Floyd is a research associate with USC's Institute for Families in Society; she specializes in housing and homelessness. So she sees
firsthand an attitude she despairs of: "We will use what we think is available to us to help 'those people' when we can."
Floyd adds, "I'm a glass half-full person. It would be one thing if we had really put our best effort forward, but we haven't, we
haven't. And we don't have a sense of loss for what we missed, not just for the individual but the collective."
FROM LEGAL TO ECONOMIC STRUGGLE
"This note was a promise that all men, yes, black men as well as white men would be guaranteed the inalienable rights of life, liberty
and the pursuit of happiness."
Diane Sumpter, founder and CEO of DESA Inc., watched the march on television. She was in the 11th grade and new to Columbia. Now she's
the grandmother of four.
"Martin Luther King took on the legal struggle, but the next element had to be economic, and that's the hurdle where we are now.
"You have the right to attend any college, but you can't get in without the SAT. You've got the right to live where you choose, but you
can't if you can't pay the mortgage.
"The legal rights are there, but there's so much more. It matters not if I pull myself up, if I don't pull up a circle, a neighborhood."

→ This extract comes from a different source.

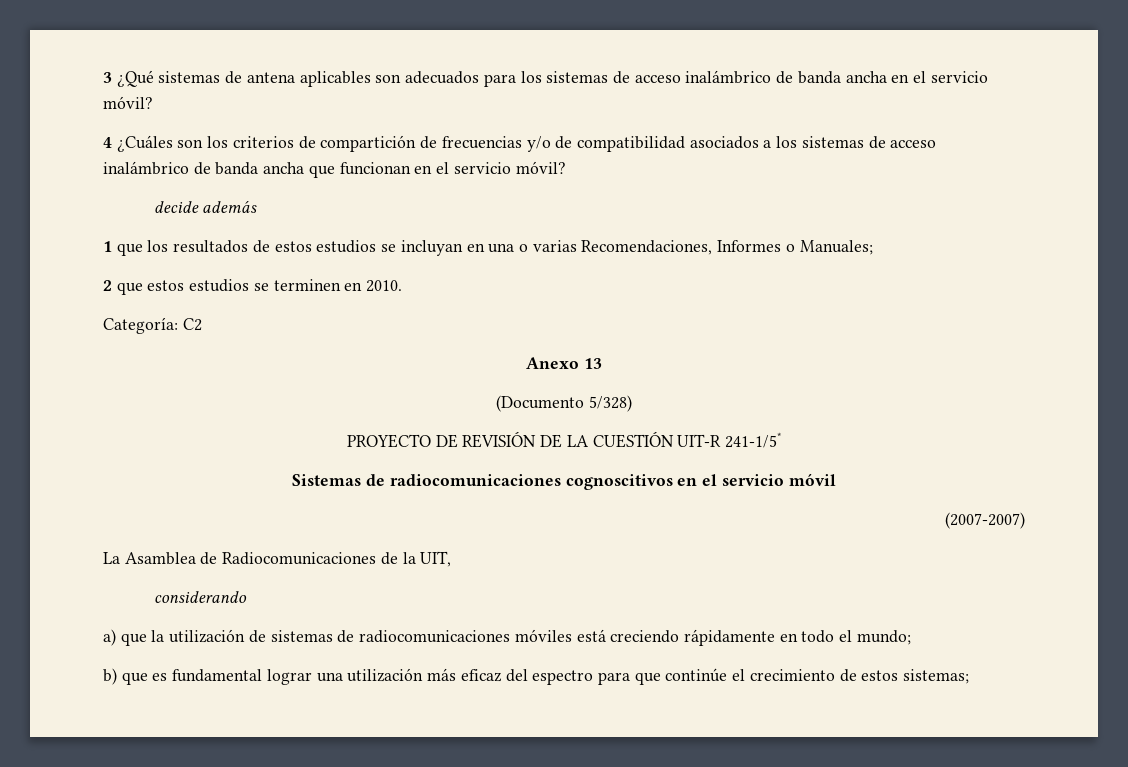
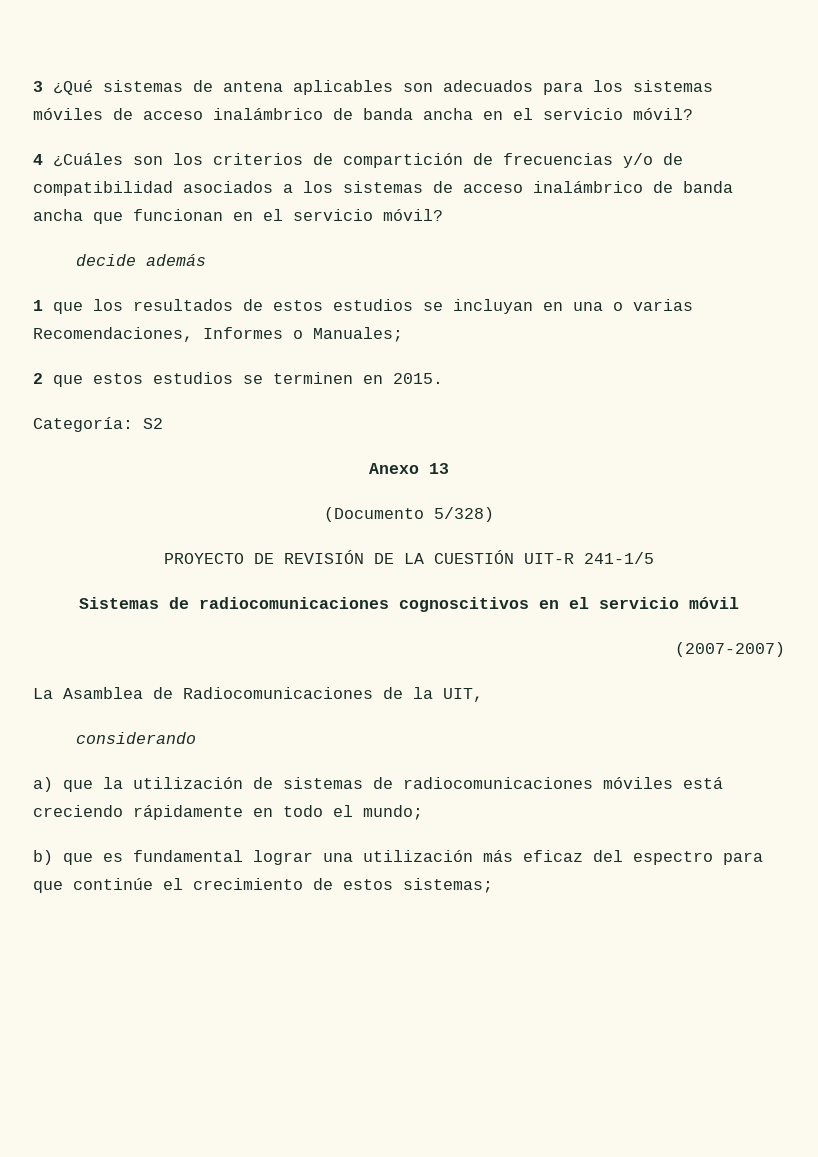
(609, 77) none -> [33,108,103,120] móviles
[366,280,403,292] 2010. -> [393,373,443,384] 2015.
[182,318,202,331] C2 -> [143,418,163,429] S2
[725,432,782,448] 241-1/5* -> [584,552,654,564] 241-1/5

BACKWARD, FORWARD AT THE SAME TIME
"With this faith we will be able to hew out of the mountain of despair a stone of hope," King said.
For several years, Tod Ewing held a "Martin Luther King reading season" for himself, beginning two months before and ending two months
after King's birthday.
Ewing, who was 10 when King spoke of his dreams, has offered diversity training through Hanna, Ewing and Associates since 1987. For
five years, he was an international counselor to Baha'i communities.
He continues to be moved by King's appeal to our higher nature. "The vision he tried to create is of oneness as a human family; he made
us feel our interdependence."
Ewing notes, "If we talk about the nature of change, I think we can be going backward and forward at the same time." So he points to
the February dedication of the Lewis G. Gregory Baha'i Museum in Charleston, the first there to celebrate a black. He points to Secretary
of State Colin Powell and national security adviser Condoleezza Rice. He points to recent formal apologies for slavery made by religious groups.
Then, he points to America's jails and prisons, which hold more than 2 million. One of every six black men, compared to one in every 50
white men, has served time in prison, according to Bureau of Justice statistics.
"This should be a concern of all Americans," he says. "These are the citizens of our country."
'IT'S HARD TO BE DOERS OF THE WORD'
"There are those who are asking the devotees of civil rights, 'When will you be satisfied?'" King said.
The Rev. J. P. Neal Jr. knew King; Neal's father-in-law was a classmate. Neal says, "He was a dangerous dreamer; he wanted his dreams
acted upon."
Neal was 27 when King spoke on the steps of the Lincoln Memorial. He watched the march and speech on TV, then told his colleagues at
W.A. Perry Middle School, "I just hope this won't tickle our ears, prick our hearts and make us feel good, then we'll go back to doing nothing."
Today, Neal serves White Oak Baptist Church No. 2 in Ridgeway. The church was founded before the Civil War by his great-grandfather. So
Neal hears the "art of the delivery" and recognizes the traditions of black preaching when he listens to King's speech.
Neal believes civil rights legislation of the '60s offered progress but created a lull. And he believes something was lost, "a high
level of community, closer, interwoven," and a consequent "proprietary interest."
"I have a dream that my four little children will one day live in a nation where they will not be judged by the color of their skin but
by the content of their character," King said.
"I still feel hopeful," says Neal. "But I also feel a sense of cynicism; I feel disappointment. It's a mixed bag."
He adds, "We all love good words, but it's hard to be doers of the word."